We currently use List<T> to store events from a simulation project we are running. We need to optimise memory utilisation and the time it takes to process the events in order to derive certain key metrics.
We thought of moving the event log to a SQL Server Compact database table and then possibly use Linq to calculate the metrics. From your experience do you think it will be faster to use SQL Server Compact than C#’s built-in data structures or are we going to have issues?
Some ideas.
MSMQ (Microsoft Message Queue)
You can have a thread dequeueing off of MSMQ and updating metrics on the fly. If you need to store these events for later paroosal you can put them into the database as you dequeue them. MSMQ demonstrates much better scalability in these scenarios – especially when the publisher and subscriber have assymetric processing speeds; and binary data is being used (as SQL can get bogged down with allocating space for
VARBINARY, or allocating/splitting pages for indexes).The two other SQL scenarios are complimentary to this one – you can still use dequeueing to insert into SQL; to avoid any hiccups in your simulation while SQL allocates space.

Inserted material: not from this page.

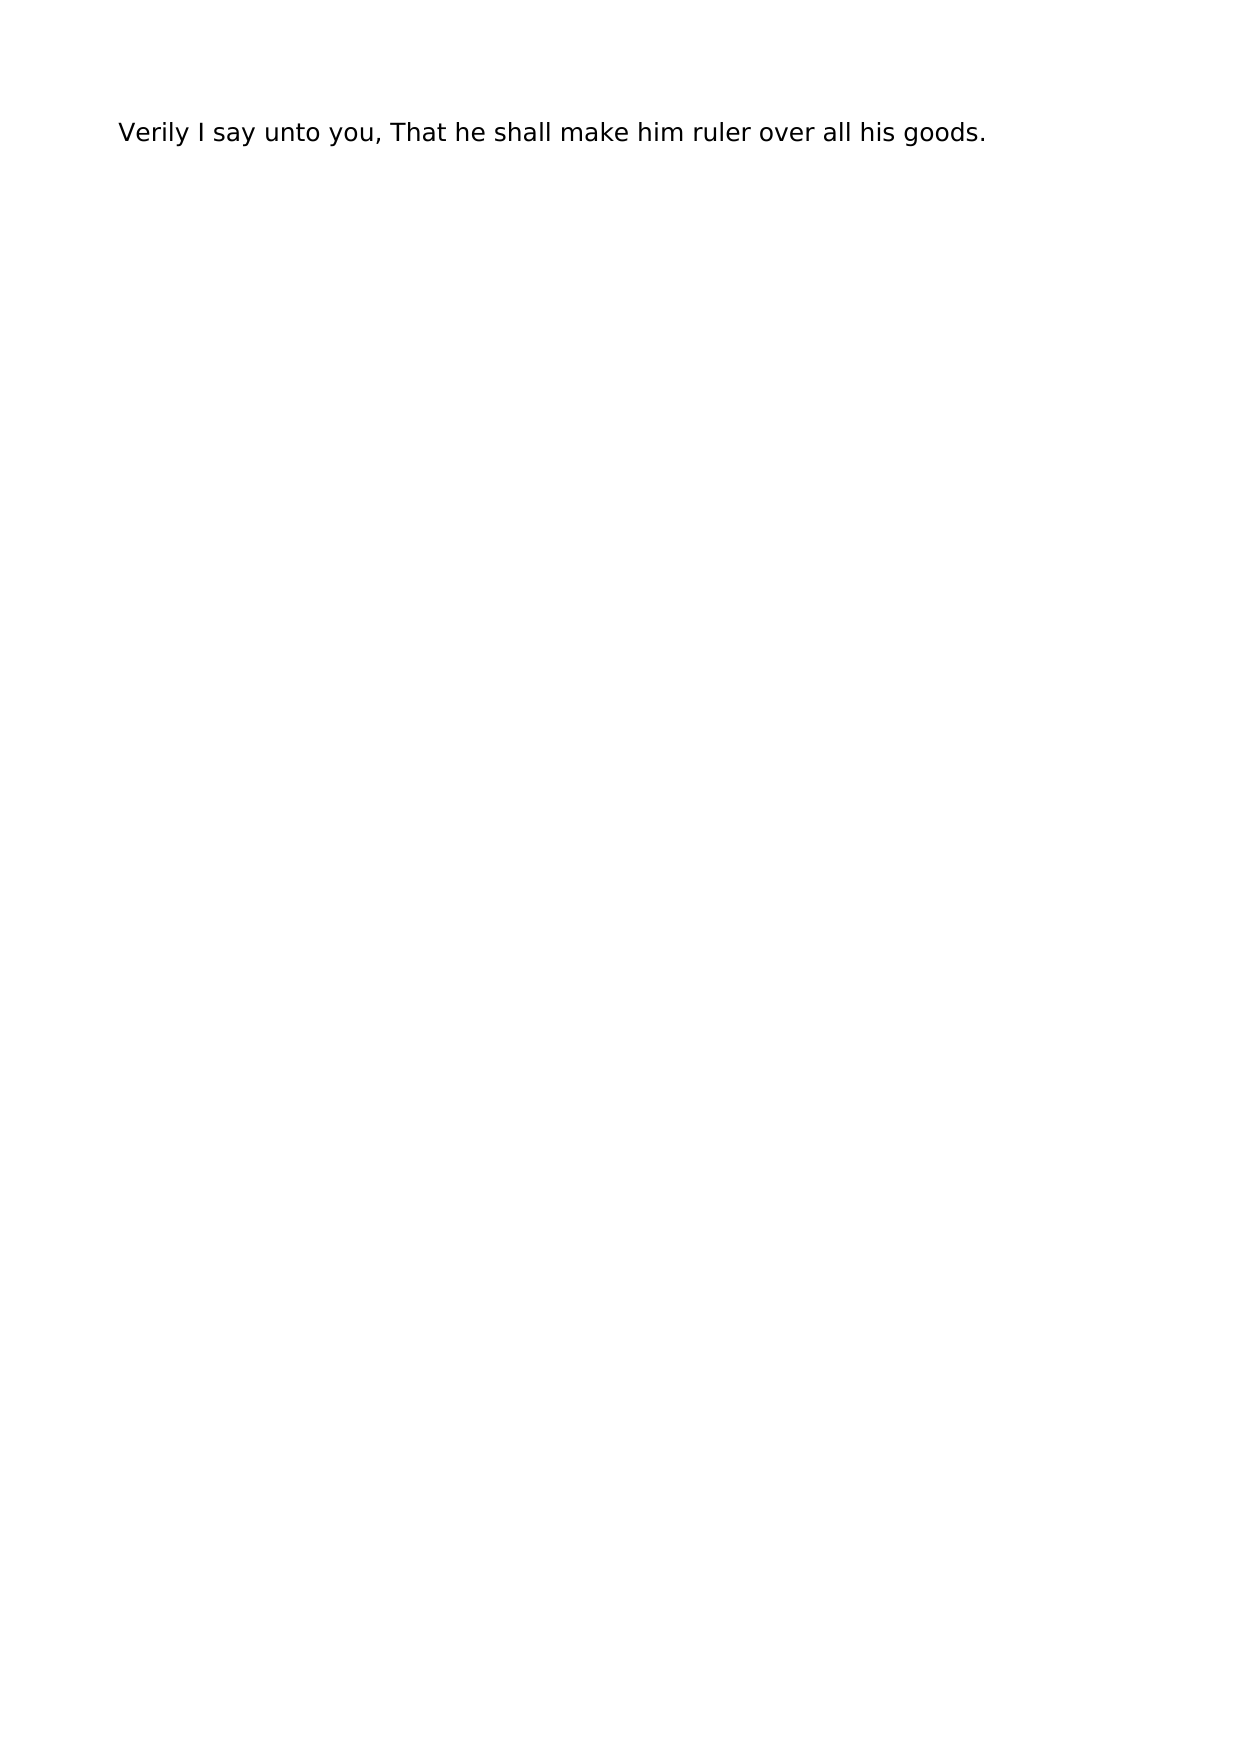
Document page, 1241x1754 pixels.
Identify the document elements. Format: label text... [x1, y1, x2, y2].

You can side-step what @Aliostad said using this one, to a certain degree.
OLAP (Online Analytical Processing)
Sounds like you might benefit from from OLAP (cubes etc.). This will increase the overall runtime of your simulation but will improve the value of the data. Unfortunately this means forking out cash for one of the bigger SQL editions.
Stored Procedures
While Linq-to-SQL is great for ‘your average developer’ please keep away from it in scientific projects. There are a host of great tricks you can use in raw TSQL, in addition to being able to inspect the query plan. If you want the best possible performance plan your DB carefully and create stored procedures/UDFs to aggregate your data.

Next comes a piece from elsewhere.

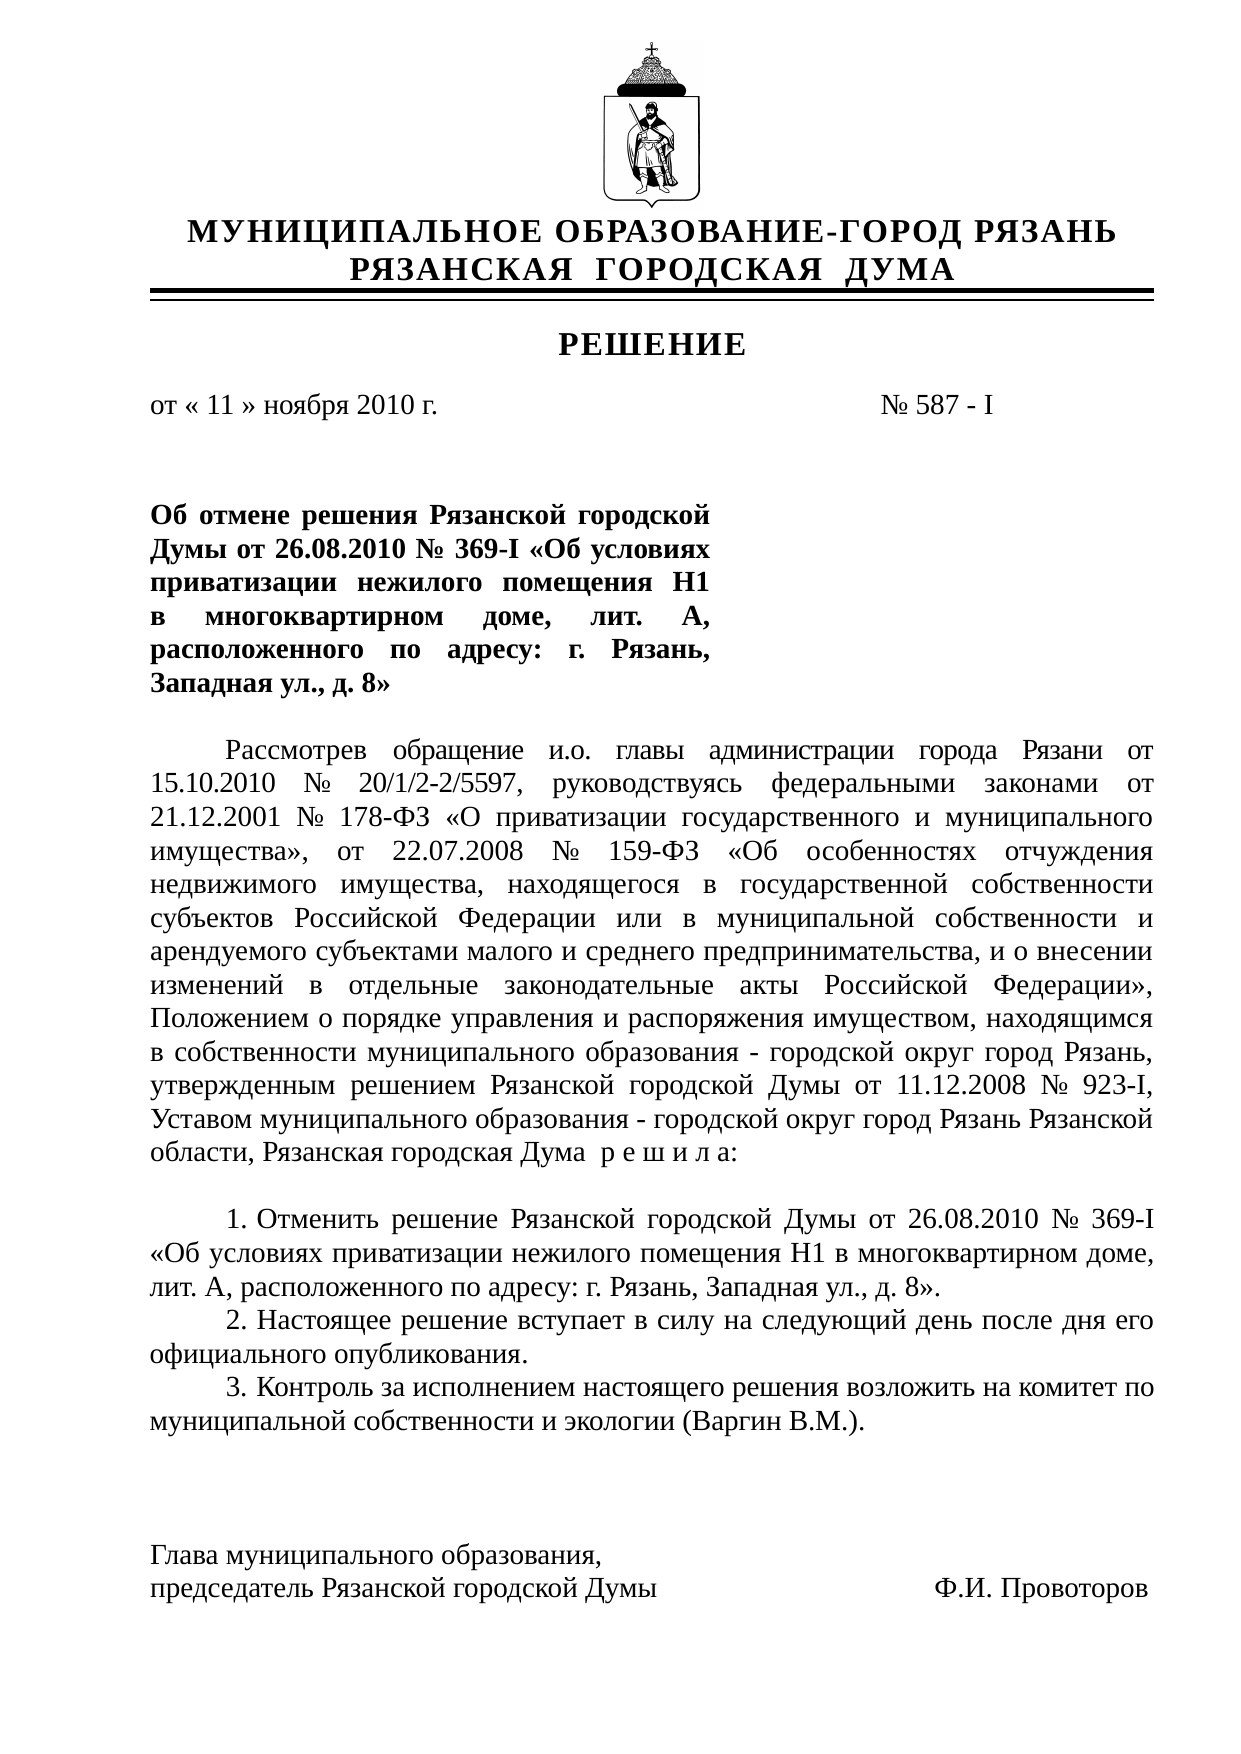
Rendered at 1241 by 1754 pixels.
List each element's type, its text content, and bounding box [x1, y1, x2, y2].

If you can only calculate some of the metrics in C#, do as much work in SQL before-hand – and then feel free to use Linq-to-SQL to grab the data.
Also remember if you are inserting off the end of a MSMQ you can agressively index, which will speed up your metric calculations without impacting your simulation.

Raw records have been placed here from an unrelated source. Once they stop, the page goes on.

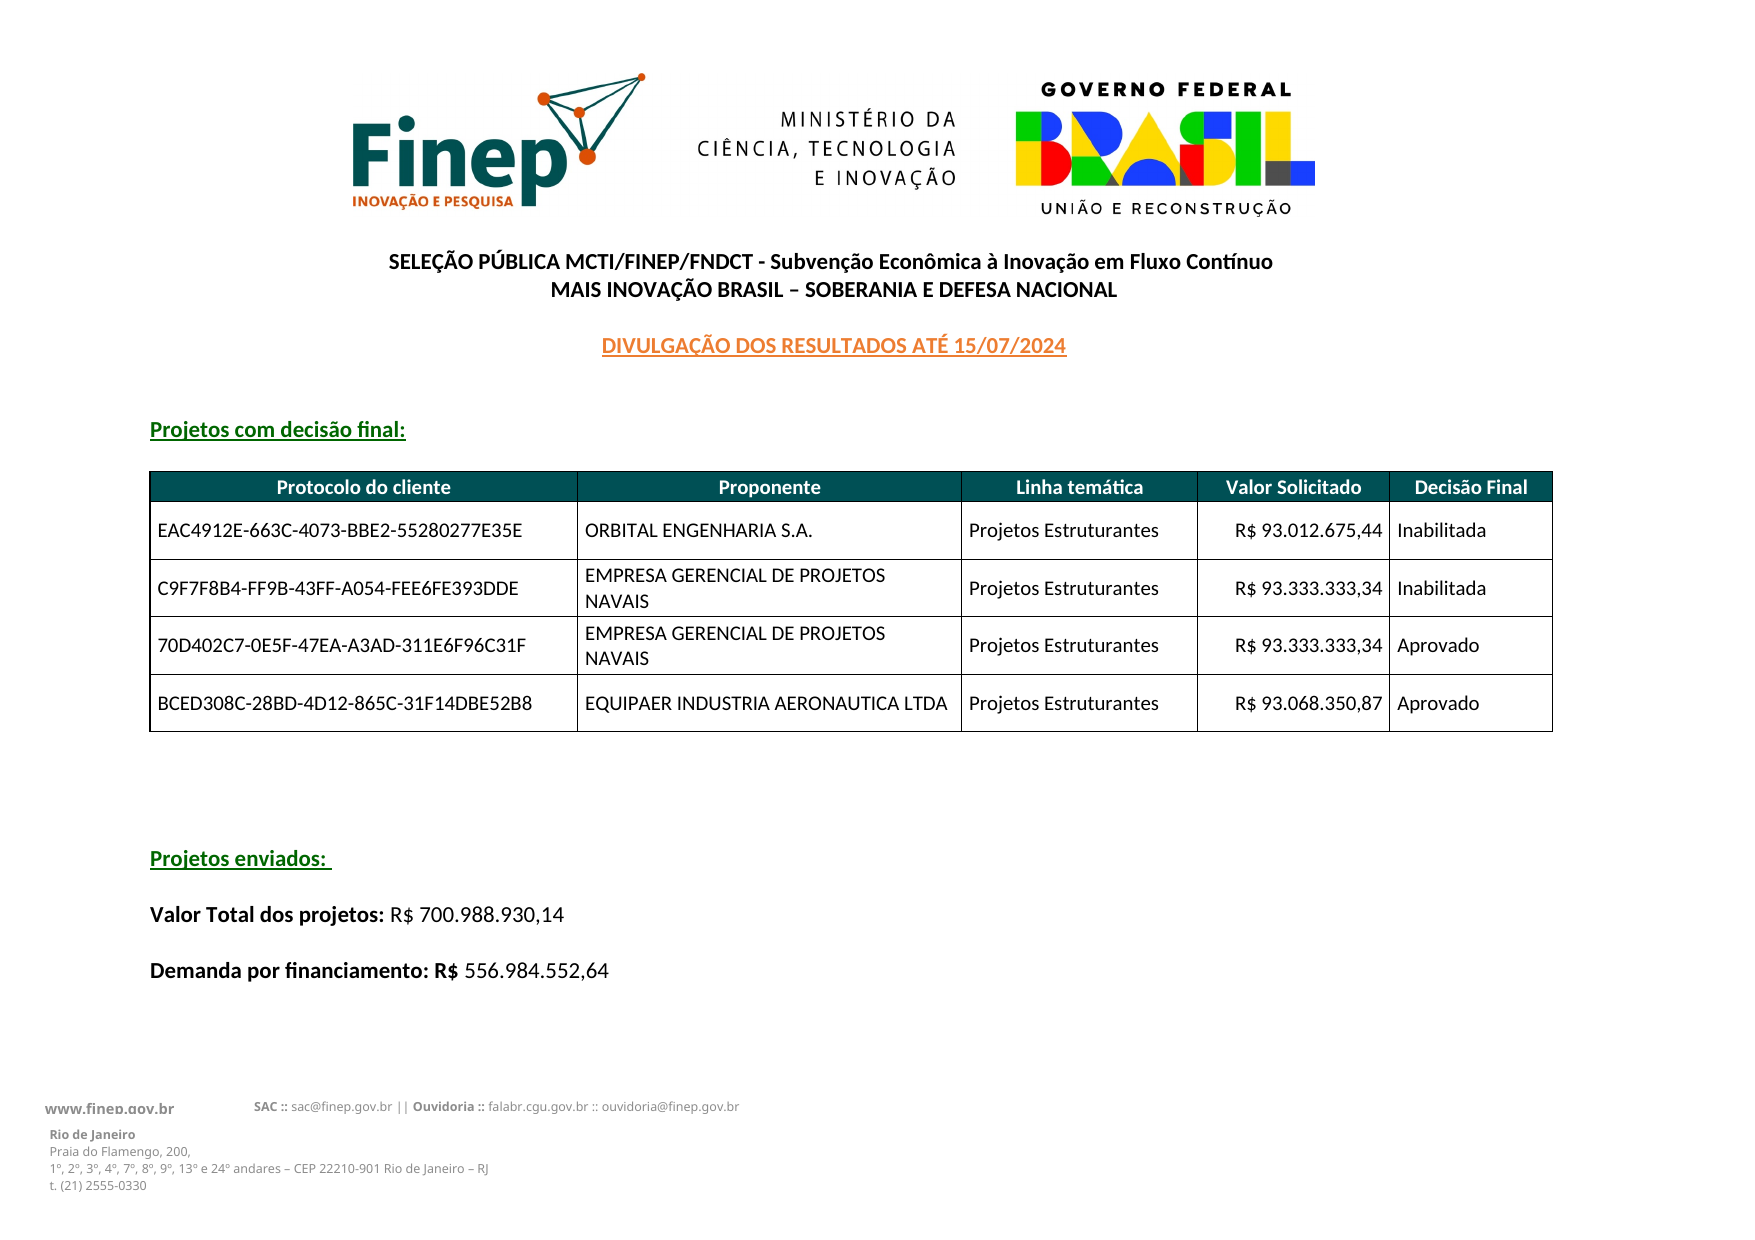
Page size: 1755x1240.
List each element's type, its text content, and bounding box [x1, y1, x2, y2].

table_cell Aprovado [1390, 617, 1552, 673]
table_cell ORBITAL ENGENHARIA S.A. [578, 502, 961, 558]
table_cell Inabilitada [1390, 502, 1552, 558]
table_cell BCED308C-28BD-4D12-865C-31F14DBE52B8 [151, 675, 577, 731]
table_cell R$ 93.012.675,44 [1198, 502, 1389, 558]
table_header Linha temática [962, 472, 1197, 501]
table_cell Projetos Estruturantes [962, 617, 1197, 673]
text Valor Total dos projetos: R$ 700.988.930,14 [150, 900, 1518, 928]
table_header Valor Solicitado [1198, 472, 1389, 501]
table_cell Aprovado [1390, 675, 1552, 731]
table_cell EAC4912E-663C-4073-BBE2-55280277E35E [151, 502, 577, 558]
table_cell Projetos Estruturantes [962, 502, 1197, 558]
text Projetos com decisão final: [150, 415, 1518, 443]
table_cell Projetos Estruturantes [962, 560, 1197, 616]
table_cell EMPRESA GERENCIAL DE PROJETOS NAVAIS [578, 617, 961, 673]
table_header Proponente [578, 472, 961, 501]
text SELEÇÃO PÚBLICA MCTI/FINEP/FNDCT - Subvenção Econômica à Inovação em Fluxo Contínuo [150, 247, 1518, 275]
table_cell R$ 93.333.333,34 [1198, 560, 1389, 616]
text MAIS INOVAÇÃO BRASIL – SOBERANIA E DEFESA NACIONAL [150, 275, 1518, 303]
table_cell R$ 93.333.333,34 [1198, 617, 1389, 673]
table_cell Projetos Estruturantes [962, 675, 1197, 731]
table_cell Inabilitada [1390, 560, 1552, 616]
table_cell R$ 93.068.350,87 [1198, 675, 1389, 731]
table_cell EQUIPAER INDUSTRIA AERONAUTICA LTDA [578, 675, 961, 731]
table_cell C9F7F8B4-FF9B-43FF-A054-FEE6FE393DDE [151, 560, 577, 616]
table_cell 70D402C7-0E5F-47EA-A3AD-311E6F96C31F [151, 617, 577, 673]
text DIVULGAÇÃO DOS RESULTADOS ATÉ 15/07/2024 [150, 331, 1518, 359]
table_header Protocolo do cliente [151, 472, 577, 501]
table_cell EMPRESA GERENCIAL DE PROJETOS NAVAIS [578, 560, 961, 616]
text Demanda por financiamento: R$ 556.984.552,64 [150, 956, 1518, 984]
table_header Decisão Final [1390, 472, 1552, 501]
text Projetos enviados: [150, 844, 1518, 872]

I would only involve SQL if there is a real need for better memory utilization (i.e. you are actually running out of it).
Memory Mapped Files
This allows you to offset memory pressure onto disk; at a performance penalty if it needs to be ‘paged’ back in.
Overall
I could steer clear of Linq to define basic metrics – do it in SQL. MSMQ is without a doubt a huge winner in this case. Don’t overcomplicate the memory issue and keep it in .Net if you are not running out of memory.